*Work instructions*.
Please answer these questions using the legal excerpt on Heritage and Liss below:
(a) What reason does Heritage give for requiring Liss to meet a heightened notice requirement?
(b) According to many courts, which changes to the law cast doubt on whether the heightened notice standards survived?
(c) What concern did Liss put Heritage on notice of as a motive for her outreach to outside regulators?

*Document excerpt*.
Heritage, however, contends that these actions were not enough, arguing that Liss must satisfy a heightened notice requirement because her investigations of Heritage's finances occurred in the course of her normal job duties. See, e.g., Malanga v. NYU Langone Med. Ctr., No. 14-CV-9681-WHP, 2015 WL 7019819, at *3 (S.D.N.Y. Nov. 12, 2015) (“Certain courts have held employees whose jobs require investigating fraud against the government to higher pleading standards.”); Ortiz v. Todres & Co., LLP, No. 15-CIV-1506-LGS, 2019 WL 1207856, at *5 (S.D.N.Y. Mar. 14, 2019) (“An employee who simply engages in behavior wholly consistent with his job description will not, without more, provide notice that he is engaging in a protected activity.”) (citation omitted).
Heritage's argument lacks merit, for several reasons. First-as noted in the very authority cited by Heritage-the heightened notice requirement is far from universally-accepted law. To the contrary, many courts have held that it is “doubtful” whether these “heightened standards for notice survive[d] the 2009 amendments to the FCA and analogous revisions to the NYFCA,” given that the 2009 amendments significantly “broadened the scope of the FCA's whistleblower provision” by providing protection for retaliation where the employee was engaged in efforts to stop an FCA violation as well as those indicative of an employee's intent to bring an FCA action. Swanson v. Battery Park City Auth., No. 15-CV-6938-JPO, 2016 WL 3198309, at *5 (S.D.N.Y. June 8, 2016) (internal citation and quotation marks omitted). Second, it is unclear whether this heightened standard would even be triggered here, as the precise parameters of Liss' job duties in relation to potential fraud are not entirely delineated on this record. The record is, however, sufficient to demonstrate that Liss put Heritage on notice that fraud “against the federal healthcare system” was a concern that motivated her outreach to outside regulators concerning the financial transactions.

Data items
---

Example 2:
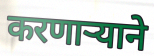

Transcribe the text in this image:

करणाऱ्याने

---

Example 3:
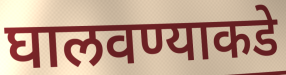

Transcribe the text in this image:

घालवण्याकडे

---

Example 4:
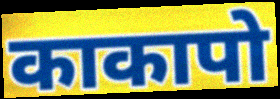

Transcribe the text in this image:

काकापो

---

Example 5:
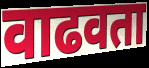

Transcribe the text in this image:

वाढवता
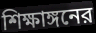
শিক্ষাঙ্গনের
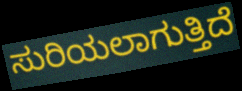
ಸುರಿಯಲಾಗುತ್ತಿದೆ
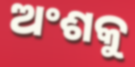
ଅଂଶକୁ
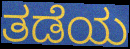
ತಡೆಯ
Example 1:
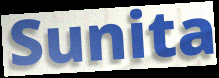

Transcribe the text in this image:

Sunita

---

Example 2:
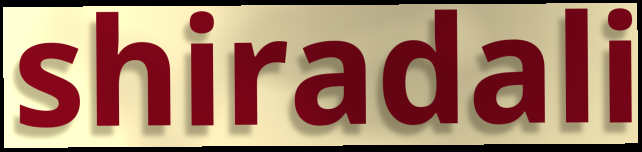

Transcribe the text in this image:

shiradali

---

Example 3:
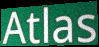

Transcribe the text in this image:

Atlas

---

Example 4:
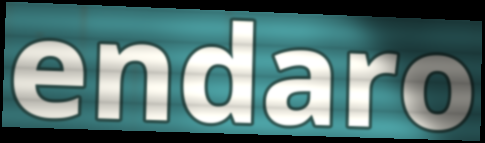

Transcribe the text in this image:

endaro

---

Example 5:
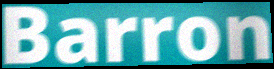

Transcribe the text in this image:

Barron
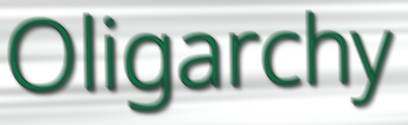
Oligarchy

*The reply*.
(a) Her investigations of Heritage's finances occurred in the course of her normal job duties.
(b) The 2009 amendments to the FCA and analogous revisions to the NYFCA.
(c) Fraud "against the federal healthcare system."